The underlying data structure for ConcurrentStack<T>
is also a linked list.
ConcurrentStack<T>
is one of the data structures that serve as the foundation for the new Thread Pool, (with the local "queues" implemented as stacks, essentially). (The other main supporting structure being ConcurrentQueue<T>
.)
The new Thread Pool in turn provides the basis for the work scheduling of the new Task Parallel Library.
So they can certainly be useful - a linked list is currently serving as one of the main supporting structures of at least one great new technology.
(A singly-linked list makes a compelling lock-free - but not wait-free - choice in these cases, because main operations can be carried out with a single CAS (+retries). In a modern GC-d environment - such as Java and .NET - the ABA problem can easily be avoided. Just wrap items you add in freshly created nodes and do not reuse those nodes - let the GC do its work. The page on the ABA problem also provides the implementation of a lock-free stack - that actually works in .Net (&Java) with a (GC-ed) Node holding the items.)
Edit:
@Neil:
actually, what you mentioned about FORTRAN reminded me that the same kind of linked lists can be found in probably the most used and abused data structure in .NET:
the plain .NET generic Dictionary<TKey, TValue>
.
Not one, but many linked lists are stored in an array.
- It avoids doing many small (de)allocations on inserts/deletes.
- Initial loading of the hash table is pretty fast, because the array is filled sequentially (plays very nice with CPU cache).
- Not to mention that a chaining hash table is expensive in terms of memory - and this "trick" cuts "pointer sizes" in half on x64.
Essentially, many linked lists are stored in an array. (one for each bucket used.) A free list of reusable nodes is "interwoven" between them (if there were deletes). An array is allocated at the start/on rehash and nodes of chains are kept in it. There is also a free pointer - an index into the array - that follows deletes. ;-) So - believe it or not - the FORTRAN technique still lives on. (...and nowhere else, than in one of the most commonly used .NET data structures ;-).

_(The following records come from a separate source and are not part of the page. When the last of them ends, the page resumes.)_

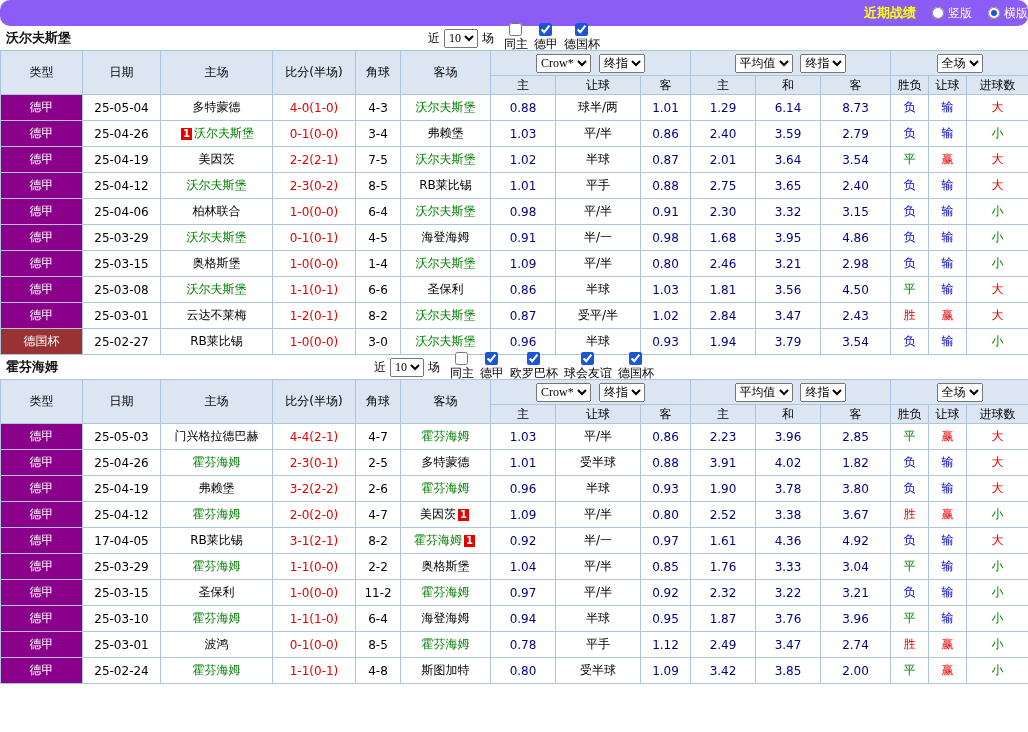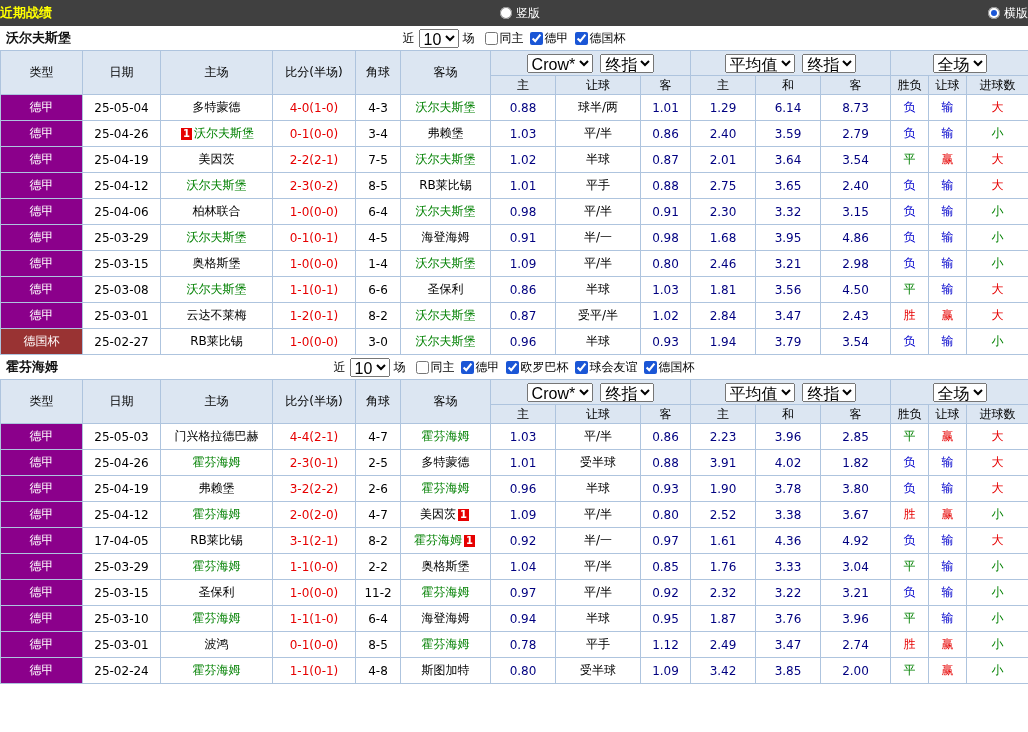--- a/index.html
+++ b/index.html
@@ -4,44 +4,44 @@
 <style>
   * { margin:0; padding:0; box-sizing:border-box; }
   html,body { background:#fff; }
   body {
     width:1028px;
     font-family:"DejaVu Sans","Liberation Sans",sans-serif;
     font-size:12px; color:#000;
   }
   
   .topbar {
-    height:26px; background:#404040;
-    display:flex; align-items:center; justify-content:space-between; gap:16px;
+    height:26px; background:#8b5cf6;
+    display:flex; align-items:center; justify-content:flex-end; gap:16px;border-radius:10px;
   }
   .page-title { color:#ffff00; font-weight:bold; font-size:13px; }
   .radio { display:inline-flex; align-items:center; gap:4px; color:#ffffff; cursor:pointer; }
   .rdot {
     width:12px; height:12px; border-radius:50%;
     background:#ffffff; box-shadow:inset 0 0 0 1px #8a8a8a; position:relative;
   }
   .rdot.sel::after {
     content:""; position:absolute; left:3px; top:3px;
     width:6px; height:6px; border-radius:50%; background:#1a56d6;
   }
   
   .sec-header {
     height:24px; position:relative; background:#ffffff;
     display:flex; align-items:center; justify-content:center;
   }
   .team-name { position:absolute; left:6px; font-weight:bold; font-size:13px; color:#111; }
   .filter { display:flex; align-items:center; gap:4px; }
   .filter .cbs { display:inline-flex; align-items:center; }
-  .filter label { display:inline-flex; align-items:center; margin-left:6px; cursor:pointer; }
+  .filter label { display:inline-flex; align-items:center; margin-left:6px; cursor:pointer;flex-direction:column; }
   .filter input[type=checkbox] { width:13px; height:13px; accent-color:#1a56d6; margin:0 2px 0 0; }
-  select { font-size:16px; height:19px; font-family:Liberation Sans, sans-serif; }
+  select { font-size:12px; height:19px; font-family:Liberation Serif, serif; }
   
   table.grid { border-collapse:collapse; table-layout:fixed; width:1028px; }
   .grid th, .grid td {
     border:1px solid #aec4de; text-align:center; vertical-align:middle;
     padding:0; overflow:hidden; white-space:nowrap;
   }
   .grid thead th { background:#dce6f2; font-weight:normal; color:#000; }
   .grid tr.h1 th { height:25px; }
   .grid tr.h2 th { height:19px; }
   .grid tbody td { height:26px; background:#ffffff; }

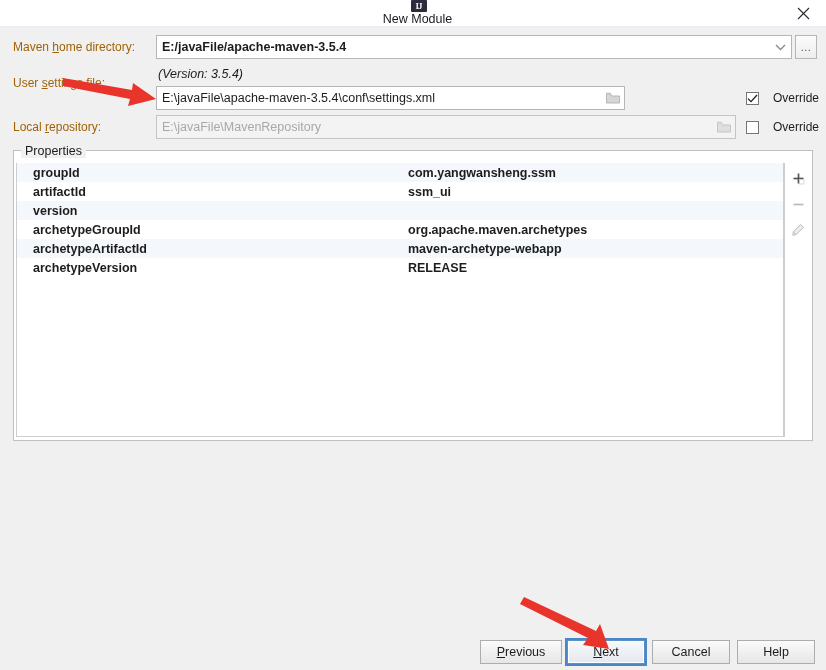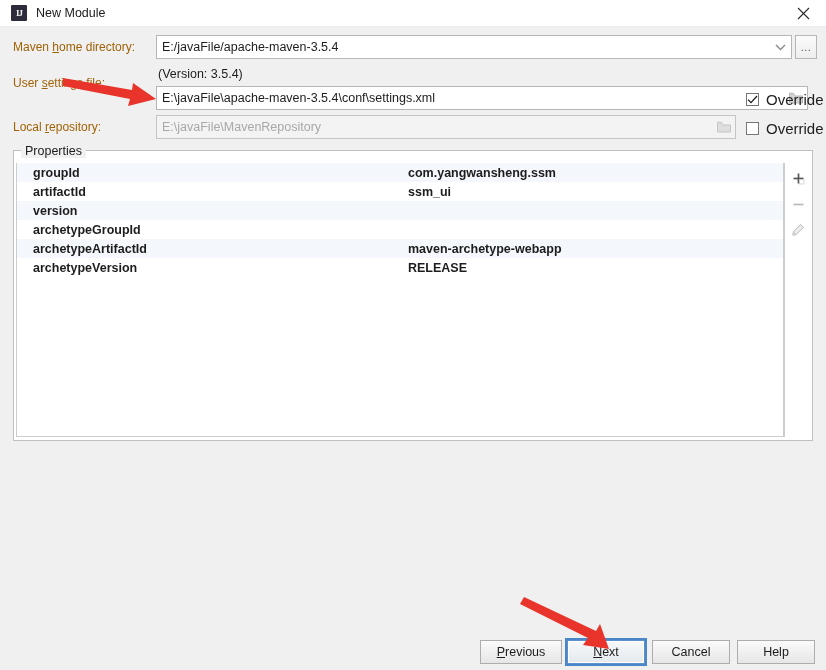--- a/index.html
+++ b/index.html
@@ -18,20 +18,21 @@
   }
 
   
   .titlebar {
     position: absolute;
     left: 0; top: 0;
     width: 826px; height: 26px;
     background: #ffffff;
     display: flex;
     align-items: center;
+    flex-direction: column;
   }
   .title-icon {
     width: 16px; height: 16px;
     margin-left: 11px;
     background: #2b2b3c;
     color: #f2f2f2;
     font-size: 9px;
     font-weight: bold;
     display: flex;
     align-items: center;
@@ -136,22 +137,22 @@
     width: 13px; height: 13px;
     box-sizing: border-box;
     border: 1px solid #767676;
     background: #ffffff;
     display: flex;
     align-items: center;
     justify-content: center;
     flex: none;
   }
   .cb-lbl {
-    margin-left: 7px;
-    font-size: 15px;
+    margin-left: 14px;
+    font-size: 12px;
     white-space: nowrap;
   }
 
   
   .group {
     position: absolute;
     left: 13px; top: 150px;
     width: 800px; height: 291px;
     box-sizing: border-box;
     border: 1px solid #c0c0c0;
@@ -254,35 +255,35 @@
 <div class="close-btn">
   <svg width="13" height="13" viewBox="0 0 13 13">
     <line x1="1" y1="1" x2="12" y2="12" stroke="#2b2b2b" stroke-width="1.1"></line>
     <line x1="12" y1="1" x2="1" y2="12" stroke="#2b2b2b" stroke-width="1.1"></line>
   </svg>
 </div>
 <div class="title-sep"></div>
 
 <div class="lbl" style="left:13px; top:40px;"><span>Maven </span><span class="mn">h</span><span>ome directory:</span></div>
 
-<div class="field" style="left:156px; top:35px; width:636px; height:24px;">
+<div class="field" style="left:156px; top:35px; width:636px; height:24px;font-weight:bold;">
   <span class="val">E:/javaFile/apache-maven-3.5.4</span>
   <span class="combo-arrow">
     <svg width="11" height="7" viewBox="0 0 11 7">
         <path d="M1 1 L5.5 5.5 L10 1" fill="none" stroke="#8a8a8a" stroke-width="1.4"></path>
       </svg>
   </span>
 </div>
 <div class="browse-btn" style="left:795px; top:35px;">...</div>
 
-<div class="version-note" style="left:158px; top:67px;">(Version: 3.5.4)</div>
+<div class="version-note" style="left:158px; top:67px;font-style:italic;">(Version: 3.5.4)</div>
 
 <div class="lbl" style="left:13px; top:76px;"><span>User </span><span class="mn">s</span><span>ettings file:</span></div>
 
-<div class="field" style="left:156px; top:86px; width:652px; height:24px;">
+<div class="field" style="left:156px; top:86px; width:469px; height:24px;">
   <span class="val">E:\javaFile\apache-maven-3.5.4\conf\settings.xml</span>
   <span class="folder-btn">
     <svg width="14" height="12" viewBox="0 0 14 12">
       <path d="M0.5 2.5 L5 2.5 L6.2 4 L13.5 4 L13.5 11 L0.5 11 Z" fill="#d6d6d6" stroke="#b0b0b0" stroke-width="0.9"></path>
       <path d="M0.5 2.5 L0.5 1.2 L4.3 1.2 L5.2 2.5" fill="#e2e2e2" stroke="#b0b0b0" stroke-width="0.9"></path>
     </svg>
   </span>
 </div>
 
 <div class="cb-wrap" style="left:746px; top:91px;">
@@ -322,20 +323,21 @@
       </div>
       <div class="trow">
         <div class="tc-name">artifactId</div>
         <div class="tc-val">ssm_ui</div>
       </div>
       <div class="trow alt">
         <div class="tc-name">version</div>
       </div>
       <div class="trow">
         <div class="tc-name">archetypeGroupId</div>
+        <div class="tc-val">org.apache.maven.archetypes</div>
       </div>
       <div class="trow alt">
         <div class="tc-name">archetypeArtifactId</div>
         <div class="tc-val">maven-archetype-webapp</div>
       </div>
       <div class="trow">
         <div class="tc-name">archetypeVersion</div>
         <div class="tc-val">RELEASE</div>
       </div>
     </div>

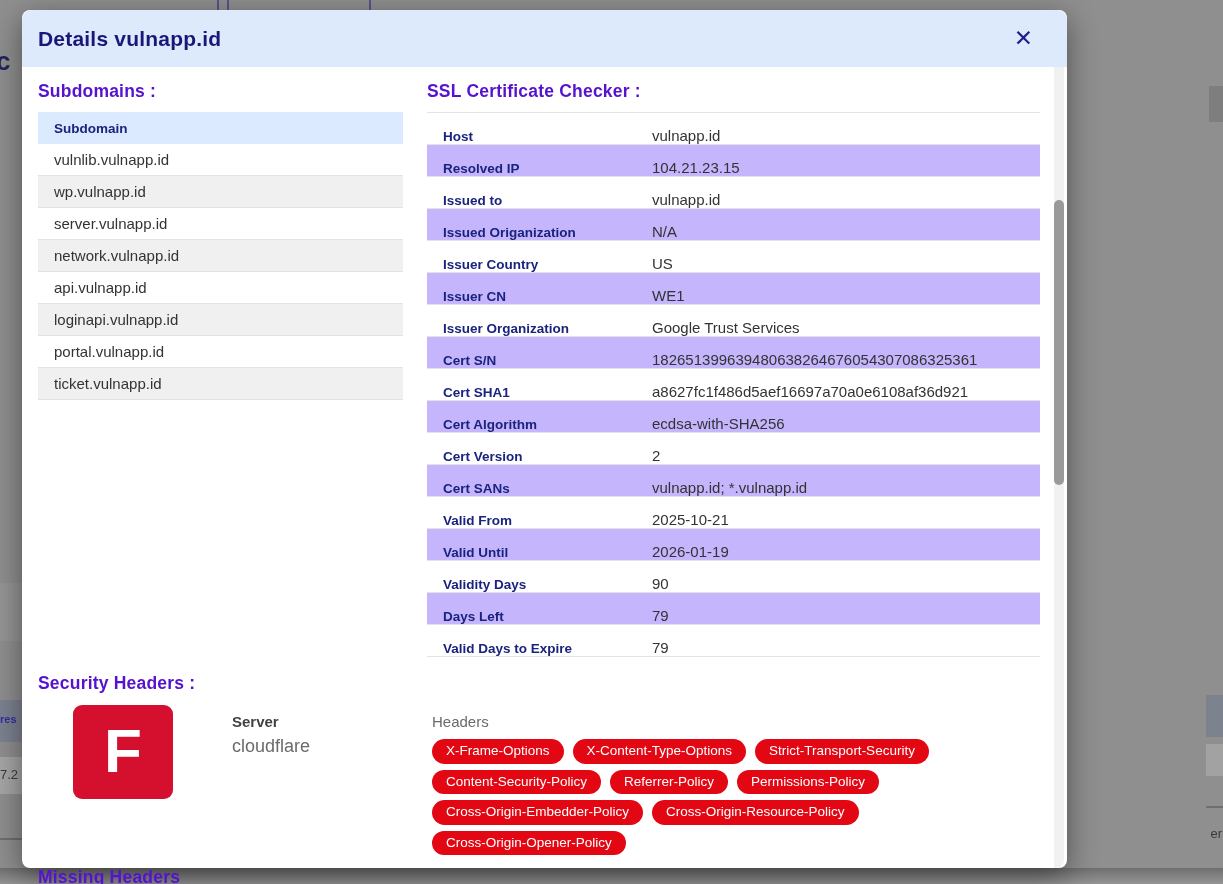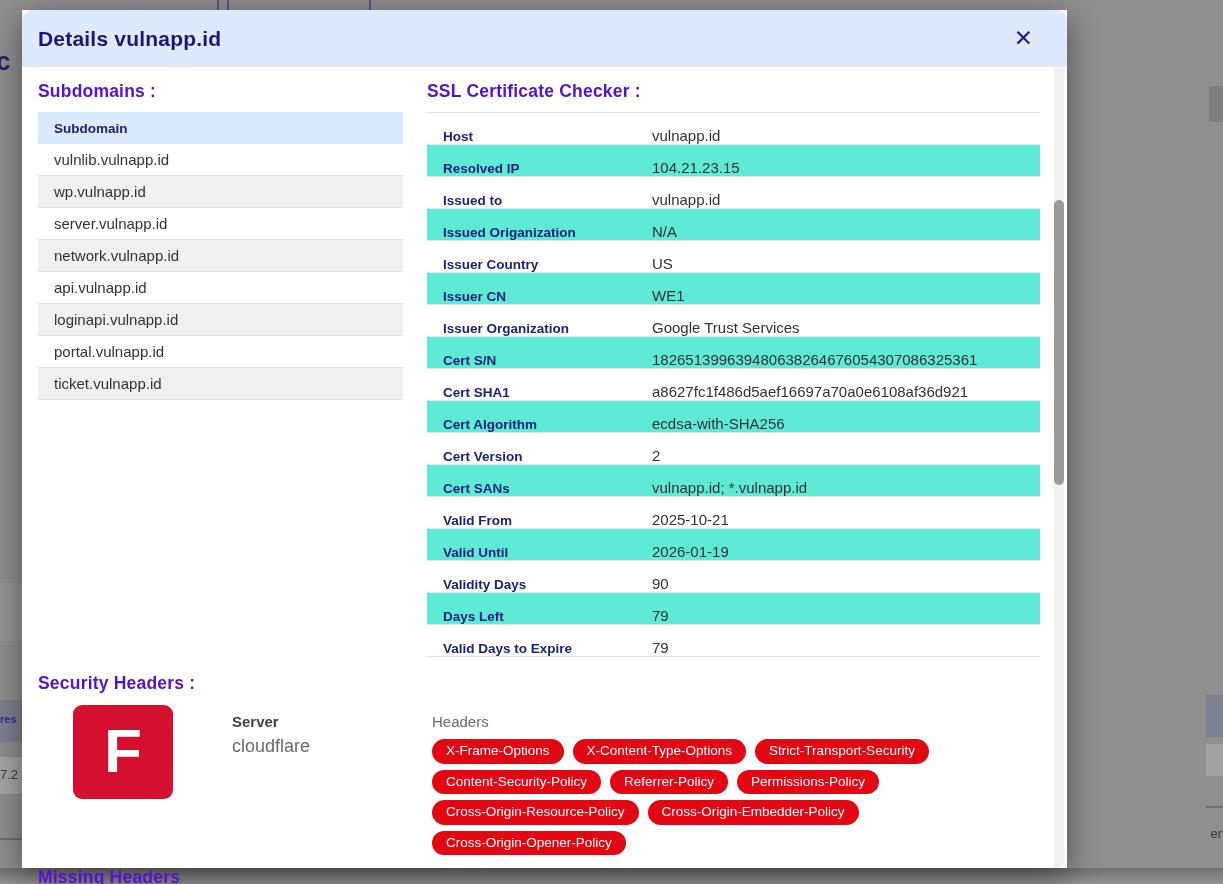--- a/index.html
+++ b/index.html
@@ -25,21 +25,21 @@
   .right-band-2 { right: 0; top: 695px; width: 17px; height: 42px; background: #7c828e; }
   .right-band-3 { right: 0; top: 744px; width: 17px; height: 32px; background: #a2a2a2; }
   .right-er-text { right: 1px; top: 826px; font-size: 13px; color: #3a3a3a; }
   .right-line { right: 0; top: 806px; width: 17px; height: 2px; background: #6f6f6f; }
   .bottom-strip { left: 0; top: 868px; width: 1223px; height: 16px;
     background: linear-gradient(#6f6f6f, #949494); }
 
   
   .modal {
     position: absolute; left: 22px; top: 10px; width: 1045px; height: 858px;
-    background: #ffffff; border-radius: 0; z-index: 2;
+    background: #ffffff; border-radius: 8px; z-index: 2;
     box-shadow: 0 8px 30px rgba(0,0,0,.45);
   }
   .modal-header {
     height: 57px; background: #dceafc; border-radius: 10px 10px 0 0;
     display: flex; align-items: center; justify-content: space-between;
     padding: 0 34px 0 16px;
   }
   .modal-title { font-size: 21px; font-weight: bold; color: #1b1778; letter-spacing: .2px; }
   .close-btn {
     font-size: 23px; color: #241c85; line-height: 1; cursor: pointer;
@@ -67,21 +67,21 @@
     font-size: 15px; color: #333; border-bottom: 1px solid #e3e3e3; background: #fff;
   }
   .sub-row.alt { background: #f0f0f0; }
 
   
   .ssl-table { width: 100%; border-top: 1px solid #e3e3e3; }
   .ssl-row {
     height: 32px; display: flex; align-items: flex-end;
     border-bottom: 1px solid #e3e3e3; background: #fff;
   }
-  .ssl-row.alt { background: #5eead4; }
+  .ssl-row.alt { background: #c4b5fd; }
   .ssl-label { width: 225px; flex: none; padding-left: 16px;
     color: #1a237e; font-weight: bold; font-size: 13.5px; }
   .ssl-value { font-size: 15px; color: #333; }
 
   
   .security-section { margin-top: 16px; }
   .sec-row { display: flex; margin-top: 11px; align-items: flex-start; }
   .grade-badge {
     margin-left: 35px; width: 100px; height: 94px; flex: none;
     background: #d50f2e; border-radius: 9px; color: #fff;
@@ -243,22 +243,22 @@
         </div>
         <div class="headers-block">
           <div class="headers-label">Headers</div>
           <div class="pill-wrap">
               <span class="pill">X-Frame-Options</span>
               <span class="pill">X-Content-Type-Options</span>
               <span class="pill">Strict-Transport-Security</span>
               <span class="pill">Content-Security-Policy</span>
               <span class="pill">Referrer-Policy</span>
               <span class="pill">Permissions-Policy</span>
+              <span class="pill">Cross-Origin-Embedder-Policy</span>
               <span class="pill">Cross-Origin-Resource-Policy</span>
-              <span class="pill">Cross-Origin-Embedder-Policy</span>
               <span class="pill">Cross-Origin-Opener-Policy</span>
             </div>
         </div>
       </div>
     </div>
 
     <h3 class="section-heading missing-heading">Missing Headers</h3>
 
   </div>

Linked lists are very flexible: With the modification of one pointer, you can make a massive change, where the same operation would be very inefficient in an array list.
Arrays are the data structures to which Linked Lists are usually compared.
Normally linked lists are useful when you have to make a lot of modification to the list itself while arrays performs better than lists on direct element access.
Here's a list of operations that can be performed on lists and arrays, compared with the relative operation cost (n = list/array length):
- Adding an element:
- on lists you just need to allocate memory for the new element and redirecting pointers. O(1)
- on arrays you have to relocate the array. O(n)
- Removing an element
- on lists you just redirect pointers. O(1).
- on arrays you spend O(n) time to relocate the array if the element to remove is not the first or the last element of the array; otherwise you can simply relocate the pointer to the start of the array or decrease the array length
- Getting an element in a known position:
- on lists you have to walk the list from the first element to the element in the specific position. Worst case: O(n)
- on arrays you can access the element immediately. O(1)
This is a very low-level comparison of these two popular and basic data structures and you can see that lists performs better in situations where you have to make a lot of modifications to the list it self (removing or adding elements). On the other hand arrays performs better than lists when you have to access directly the elements of the array.
From the point of view of the memory allocation, lists are better because there's no need to have all the elements next to each others. On the other hand there's the (little) overhead of storing the pointers to the next (or even to the previous) element.
Knowing these differences is important to developers to choose between lists and arrays in their implementations.
Note that this is a comparison of lists and arrays. There are good solutions to the problems here reported (eg: SkipLists, Dynamic Arrays, etc...). In this answer I've taken into account the basic data structure every programmer should know about.
They're useful when you need high-speed push, pop and rotate, and don't mind O(n) indexing.